── Page excerpt

The board votes 4-3-1 to approve the Digital Gateway rezonings. Chair Ann Wheeler (At-Large), Victor Angry (Neabsco), Andrea Bailey (Potomac), and Margaret Franklin (Woodbridge) vote yes. Supervisors Yesli Vega (R-Coles), Jeanine Lawson (R-Brentsville), and Bob Weir (R-Gainesville) vote no. Supervisor Kenny Boddye (D-Occoquan) abstains after first making a motion to deny — his abstention provides the deciding margin.
Early 2024
Oak Valley HOA and residents file lawsuit
Eleven local residents backed by the Oak Valley Homeowners' Association file suit in Prince William County Circuit Court challenging the rezonings. They allege the county failed to comply with Virginia Code §15.2-2204 public notice requirements. The American Battlefield Trust files a separate lawsuit raising similar procedural concerns.
Mid-2024
American Battlefield Trust case — Judge Hudson rules notice was 'adequate'
In the American Battlefield Trust case, Judge Tracy Hudson acknowledges the county did not comply with its own code but rules the county made 'enough of an effort to publicize the hearings' and therefore satisfied notice requirements. The Trust's challenge fails — but the precedent is weak, and the Oak Valley case proceeds separately.

────
── Data segment

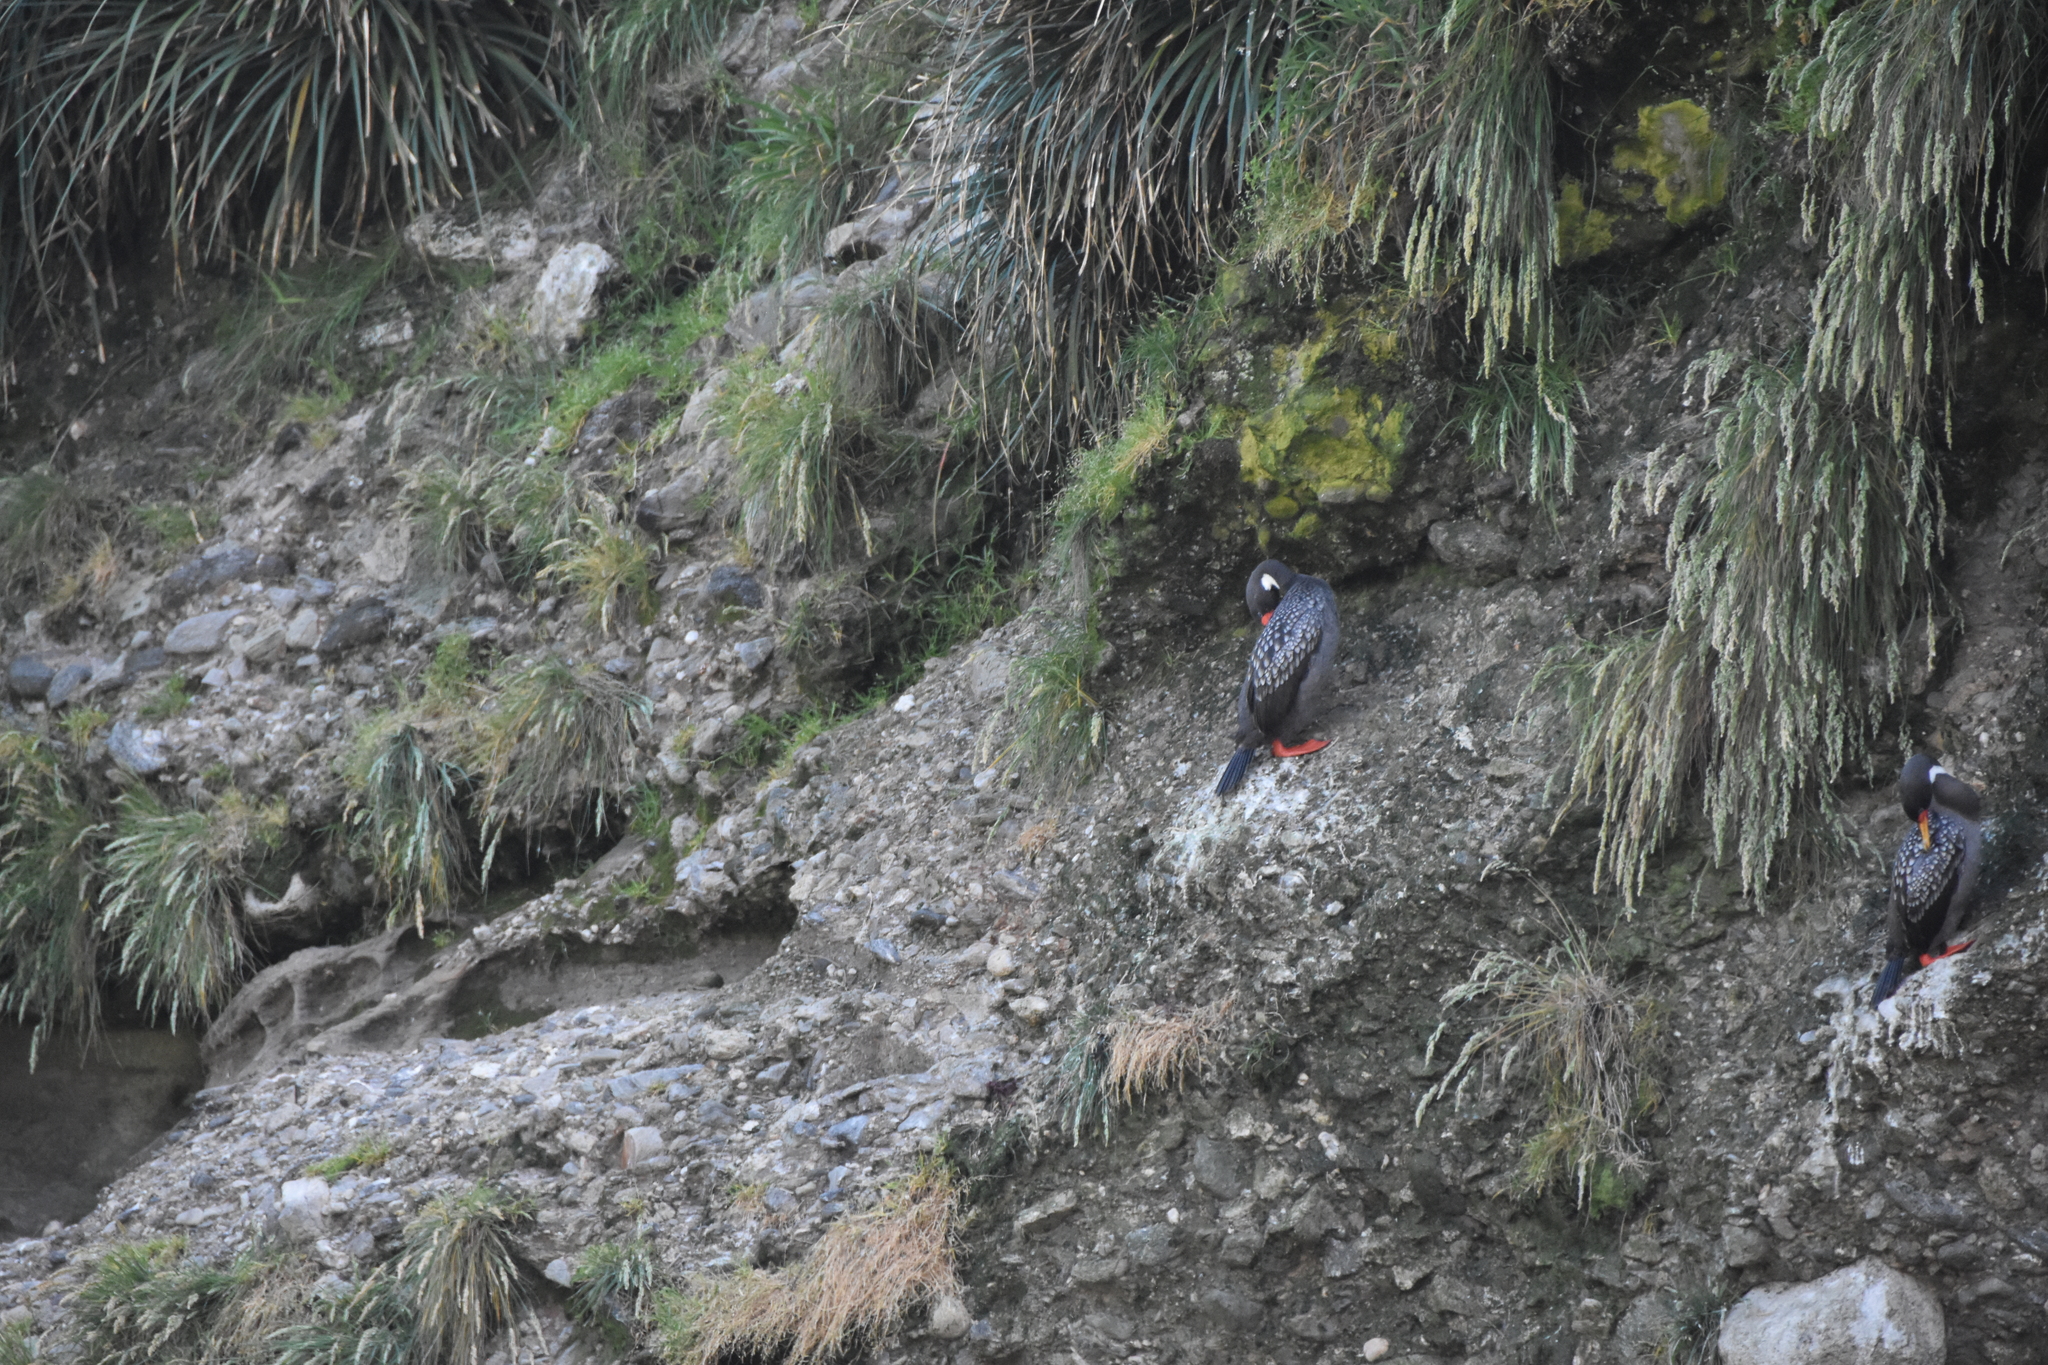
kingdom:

────

In the rezoning timeline, which section of the Virginia Code do the Oak Valley residents say the county failed to comply with? The listing is separate from the rezoning timeline and has no connection to it.

> _Written solution_:
Virginia Code §15.2-2204, on public notice requirements.